§ **Document excerpt**
=== Section Start ===
Page Detection

This code finds and crops the page out of the image


In [2]:
import sys
import numpy as np
import pandas as pd
import matplotlib.pyplot as plt
import cv2

sys.path.append('../src')
from ocr.helpers import implt, resize, ratio

%matplotlib inline
plt.rcParams['figure.figsize'] = (9.0, 9.0)

Global Variables


In [3]:
IMG = "page09"    # Image name/number

In [4]:
# Loading images and ploting it (converting to RGB from BGR)
image = cv2.cvtColor(cv2.imread("../data/pages/%s.jpg" % IMG), cv2.COLOR_BGR2RGB)
implt(image)



In [5]:
def edges_det(img, min_val, max_val):
    """ Preprocessing (gray, thresh, filter, border) + Canny edge detection """
    img = cv2.cvtColor(resize(img), cv2.COLOR_BGR2GRAY)

    # Applying blur and threshold
    img = cv2.bilateralFilter(img, 9, 75, 75)
    img = cv2.adaptiveThreshold(img, 255, cv2.ADAPTIVE_THRESH_GAUSSIAN_C, cv2.THRESH_BINARY, 115, 4)
    implt(img, 'gray', 'Adaptive Threshold')

    # Median blur replace center pixel by median of pixels under kelner
    # => removes thin details
    img = cv2.medianBlur(img, 11)
=== Section End ===
§ **Data segment**
=== Section Start ===
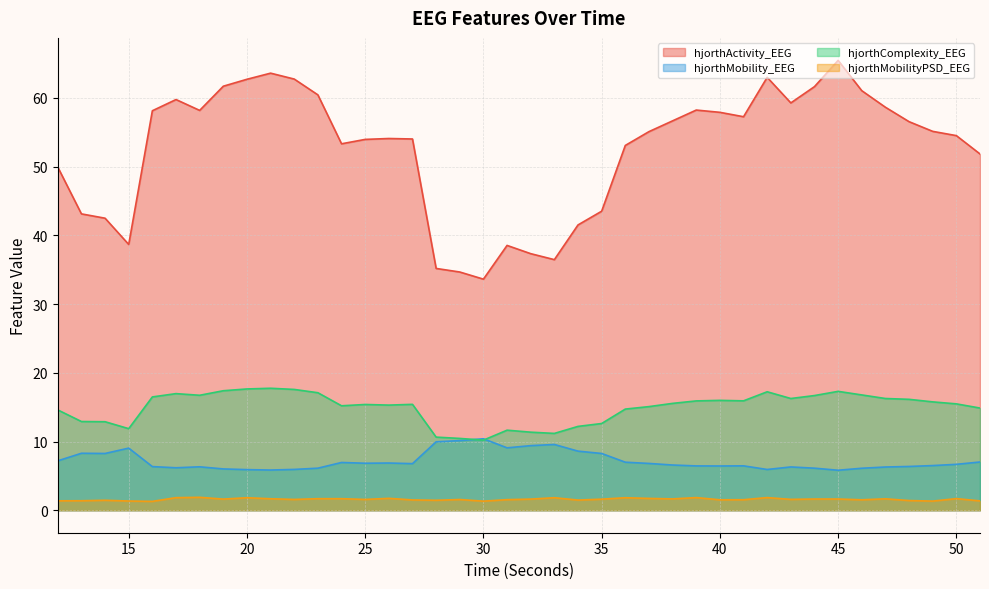

True or false: hjorthMobility_EEG has more than 1 points higher than both neighbors.

True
=== Section End ===
§ **Directions**
**1.** Answer these questions about the page detection code:
(a) What value is assigned to IMG?
(b) What figure size is set in plt.rcParams?
(c) What kernel size is passed to cv2.medianBlur?
**2.** Please say whether each statement agrees with the page detection code, and quote the words that decide it:
(a) Loaded images are converted from BGR to RGB.
(b) The median blur step is described as removing thin details.
(c) The page images are loaded as PNG files.
The material above comes from a separate source.

§ **Problem solutions**
**1.**
(a) "page09"
(b) (9.0, 9.0)
(c) 11

**2.**
(a) Yes: "converting to RGB from BGR"
(b) Yes: "removes thin details"
(c) No: "../data/pages/%s.jpg"